The flimsy undergarments you had asked the cast of your happening to wear had a strange tendency to tear or fall off in the heat of the action and that, of course, enhanced the audience’s attention span. Nowadays nudity is quite commonplace, even banal, in the performing arts, but back in the sixties that was not yet the case. I remember how excited the magnificent British-born surrealist poet Joyce Mansour was as she moved closer and closer to observe what was going on. Being short-sighted and wearing thick glasses, she got so close that eventually she became part of the action. In a sense, that kind of sums up the entire purpose of our efforts. Meat Joy was immediately perceived by us as a major landmark of the world-wide underground transnational rhizom which we experienced first hand in the sixties on either sides of the Atlantic and the Pacific. What did all of us have in common? A passion for Artaud, for Picabia, for Kerouac definitely, and for as Michael McClure’s Ghost Tantras (1964), which you and I cared for specifically.
More than half a century later it makes sense to recall the general socio-political context in which the contre-culture came about and spread like wildfire, especially today as we are witnessing a nauseating global regression towards the most obnoxious forms of racism, nationalism, social and sexual oppression, and religious fundamentalisms of all kinds, of which the pussy-grabbing moron shooting off his mouth in the Oval Office and at N.R.A. rallies is but a symptom, not the cause. It could be useful to note how intensely positive the general context we operated in was back then, in contrast to what it is today.

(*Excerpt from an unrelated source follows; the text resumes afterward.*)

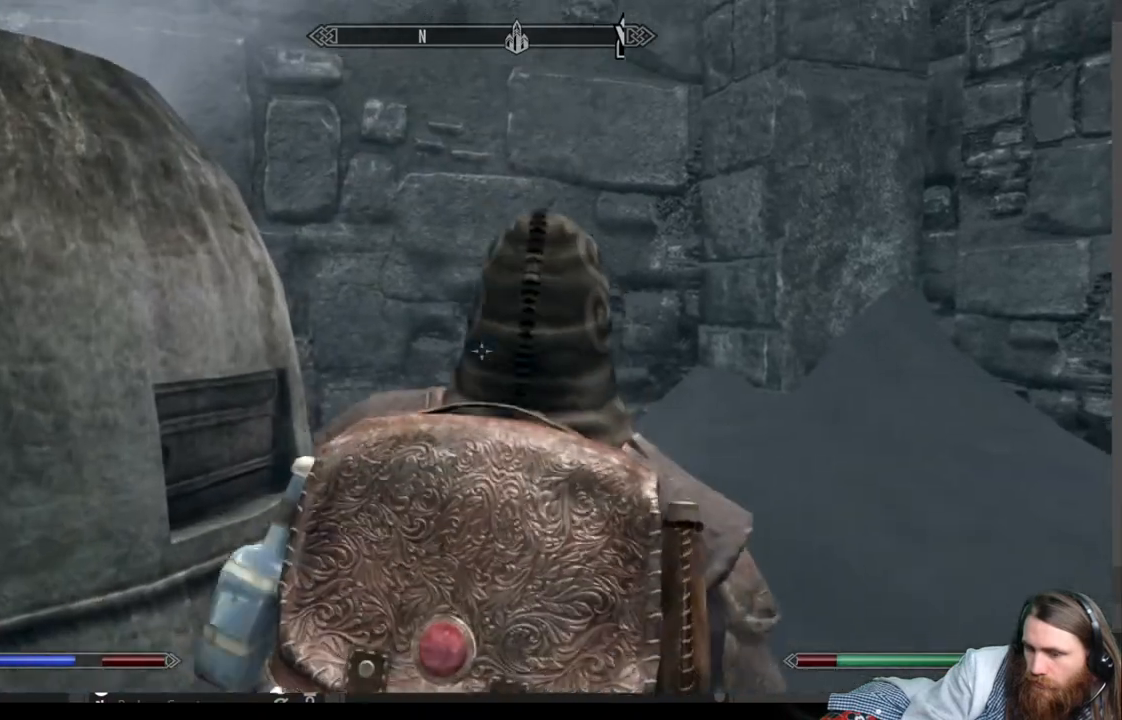
{"buttons": [], "left_stick": "center", "right_stick": "center", "events": []}
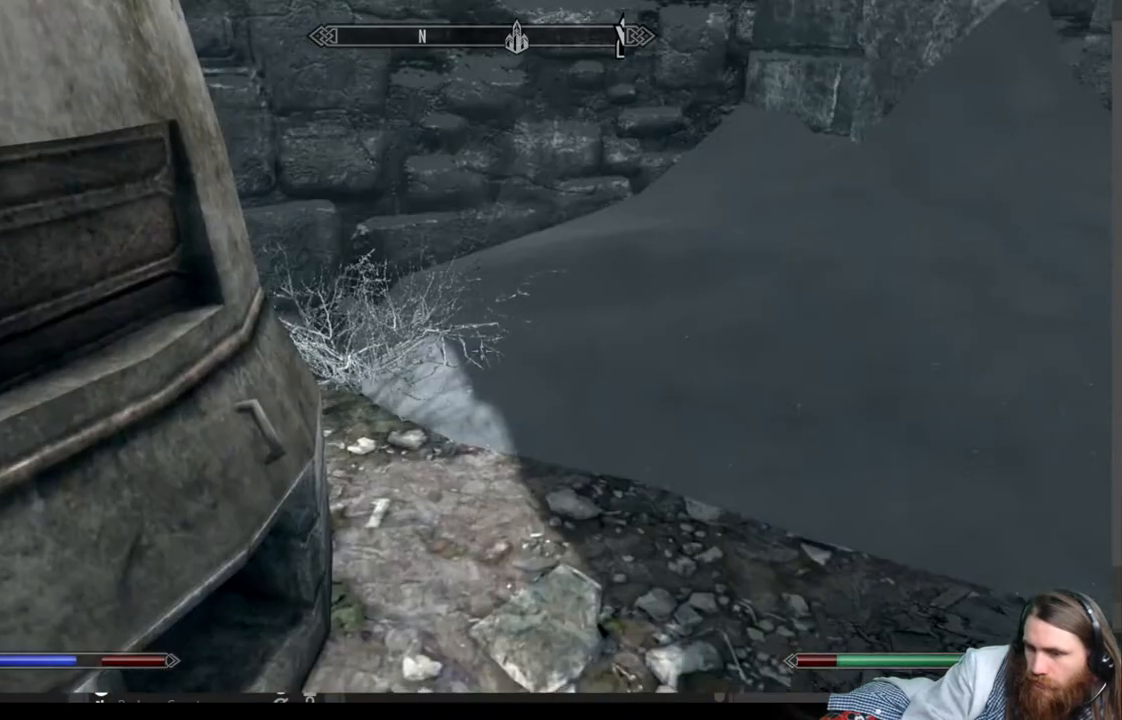
{"buttons": [], "left_stick": "center", "right_stick": "center", "events": [[33, "START", "down"], [233, "START", "up"]]}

In the US, the Civil Rights and Black Power movements energized everyone; so did the Berkeley Free Speech movement, the budding Feminist movement, and Gay Liberation, all converging into a many layered antiwar rainbow coalition. In Chicago, during the huge 1968 demonstrations, the likes of William Burroughs, Allen Ginsberg, Jean Genet, Joan Baez, Norman Mailer, Dick Gregory, Ed Sanders (of Fugs fame) and Abbie Hoffman mingled closely with the protesting youth while heeding William Burroughs’ advice to “Put your ass where your mouth is.” Come to think of it, that was the nearest thing to our world-wide political, sexual, and artistic battle cry. Meanwhile, in France, a giant general strike shook up the very basis of capitalism: factories, radio and TV stations, universities, schools, train stations, airports, subways, and theaters, were occupied by more than ten million insurgents who stopped going to work so as to try and retake control of their own lives. The General Strike turned the entire social space into a gigantic Dada-flavored wild dance floor on which millions performed spontaneously. The uprising was choreographed by no one in particular, certainly not by professional politicians, union bureaucrats, tycoons, or oligarchs. It is an open secret that if anything at all triggered or inspired the events which lead to the General Strike in May ’68, it could only be the age-old dream dreamt by many generations of John Browns, of Rimbauds, of Bakunins, of Louise Michels, of Emersons, of Emma Goldmans right up to Dada, the Situationists, and, yes, to the sixties contre-culture movement. In other words, it is not impossible and—even quite plausible—that on an individual, private, intimate level, a free jazz concert by Ornette Coleman; a performance of Paradise Now by the Living Theatre; a tune played by Thelonius Monk or by the Rolling Stones; or a happening conceived by Kaprow, by Fahlström, or by you, Carolee, could initiate a psycho-physical sensory awakening process of life-changing magnitude. That’s what art does, it opens minds and invents different pathways for hitherto unknown impulses to come out into the open.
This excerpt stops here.